Insurance fraud has been in existence since the insurance sector was invented. There are many types of insurances to choose from and this also means more chances of fraud claims of insurances. There are many types of fraud from auto insurance fraud to life insurance fraud. In this article I will try to let you know all about insurance fraud and its impact on society. It is known fact that people does this just to make some extra money than they are entitled for. It is the nature of most insurance that gives opportunity to go ahead and do such illegal thing. The most common instances of fraud claims are those when people claims more loss than that has actually occurred or inflating the value of the item that is stolen, lost or gone bad.
There are two types of insurance fraud that are found. One is known as hard fraud and the other is known as soft fraud. The most common type of fraud that occurs in the insurance sector is the soft fraud. This is a kind of opportunistic fraud. This occurs when the person tries to inflate a claim that is already a legitimate one. For instance, when someone is involved in a car accident they usually go to the length to say that the car met with more damage than it actually happened. This is a type of fraud that happens during the early stages of a new insurance policy. This is when a person who is getting the insurance falsifies documents or not being totally honest with the situations they are in with the insurance company. This is done by people to get a lower premium. For example, when someone is getting a car insurance policy they knowingly lie about the miles on the car in order to attract a much lower premium than they are entitled for.

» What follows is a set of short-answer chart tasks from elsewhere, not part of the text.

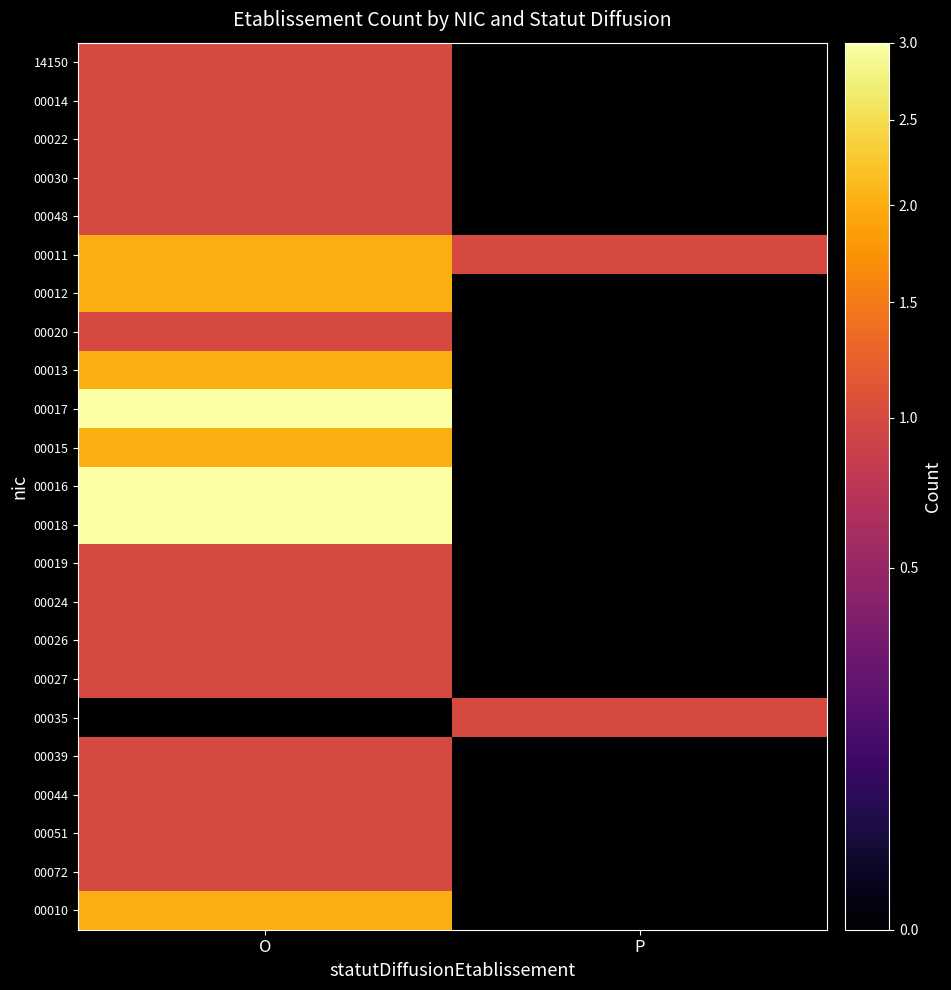

List the series in order of their peak value, highest first.

00017, 00016, 00018, 00011, 00012, 00013, 00015, 00010, 14150, 00014, 00022, 00030, 00048, 00020, 00019, 00024, 00026, 00027, 00035, 00039, 00044, 00051, 00072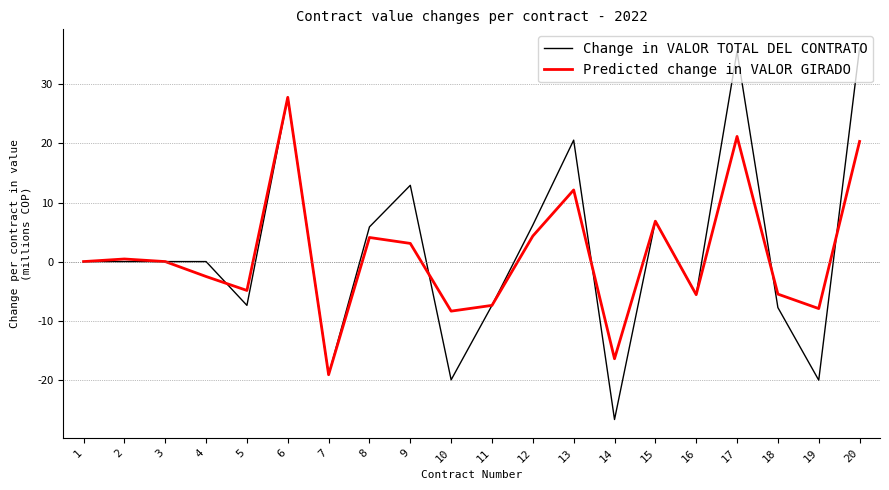

What are all the series names shown in the legend?

Change in VALOR TOTAL DEL CONTRATO, Predicted change in VALOR GIRADO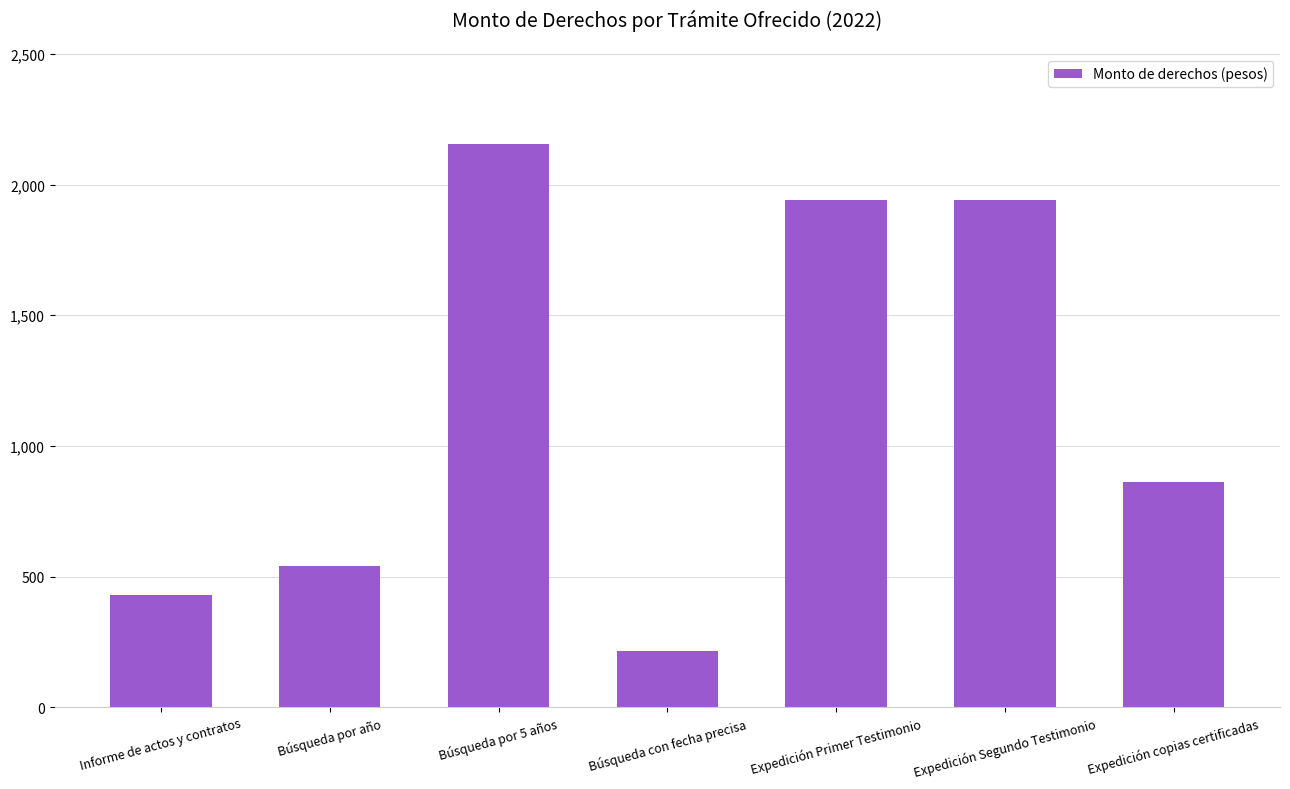

What is the difference between the values at Búsqueda por año and Búsqueda por 5 años?

1616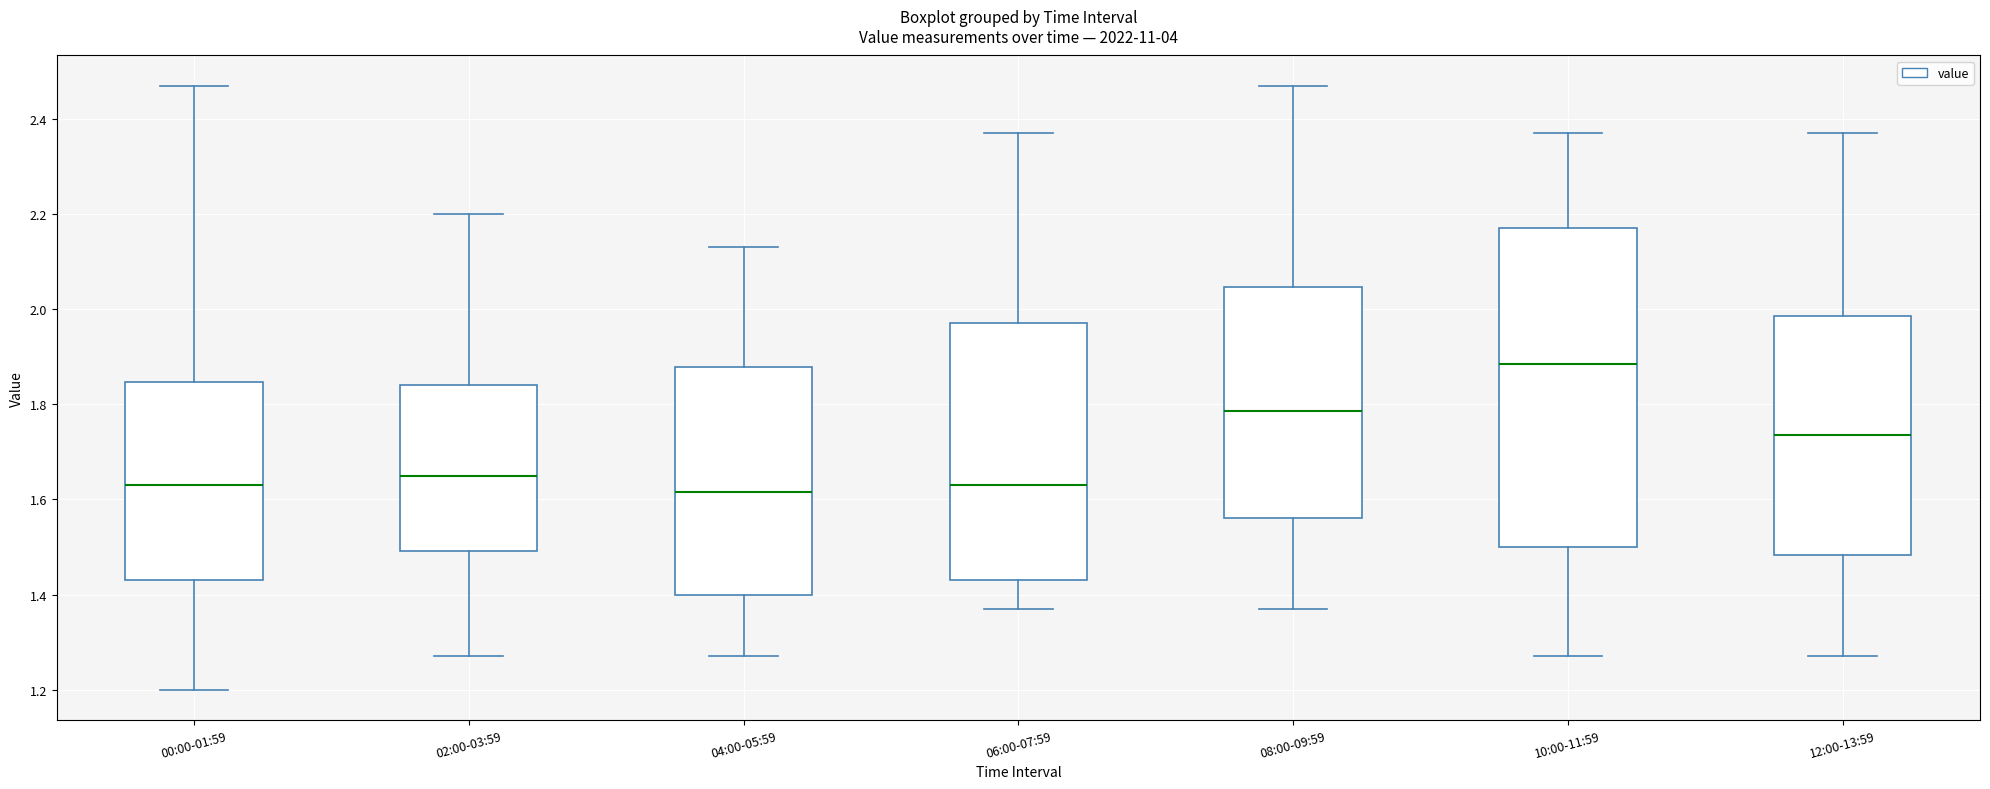

Reading left to right, transcribe this box plot: for each box, give where its median line is, the range the box spans, and where its two whiskers end, as read against the y-axis. The values are not printed on the chart, so give them approximately, as read against the axis.

00:00-01:59: median 1.64, box 1.44 to 1.84, whiskers 1.20 to 2.48
02:00-03:59: median 1.66, box 1.50 to 1.84, whiskers 1.28 to 2.20
04:00-05:59: median 1.62, box 1.40 to 1.88, whiskers 1.28 to 2.14
06:00-07:59: median 1.64, box 1.44 to 1.98, whiskers 1.38 to 2.38
08:00-09:59: median 1.78, box 1.56 to 2.04, whiskers 1.38 to 2.48
10:00-11:59: median 1.88, box 1.50 to 2.18, whiskers 1.28 to 2.38
12:00-13:59: median 1.74, box 1.48 to 1.98, whiskers 1.28 to 2.38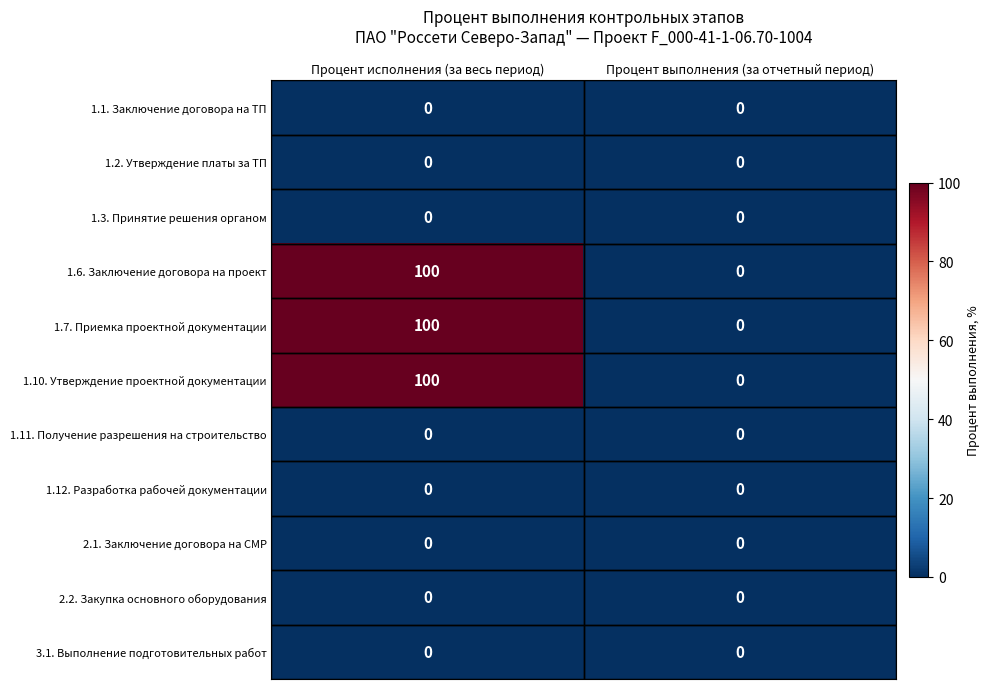

What is the spread (max minus min) of values at Процент исполнения (за весь период)?

100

This is a situation when someone plans a mishap in order to get the benefits of the insurance policy. Some of the most common instances of hard fraud are fire, stolen vehicles and any other plans that are made by an individual person. It has also been found out that in some severe conditions, entire crime rings are devoted to get away and plan hard fraud insurance. A recent example can be given which became a national news piece is when a man named John Darwin suddenly disappeared and could not be found in the year 2002, while he was taking a trip on a canoe. It was then when his family collected all the benefits on his life insurance cover but then he mysteriously appeared in the year 2007. He then claimed to say that he has no recollection of anything and that he was indeed suffering from memory loss. The most common type of insurance fraud is the auto insurance fraud. It has been reported that in the year 1996, almost close to 36 percent of all auto claims were indeed false claims in some way or the other. There are many instances of auto fraud which falls in the category of soft fraud that are discussed above, but also when a person claims for an accident that did not actually happened at all. This is the reason more and more insurance companies are setting up insurance fraud investigations in Chicago and insurance fraud investigations in Illinois. Also, the insurance companies can also use the services of investigative services in Illinois. Also, sometimes people uses different address to register their cars to pay fewer premiums as a car registered in a major city will generate more premium than car registered using a suburban address.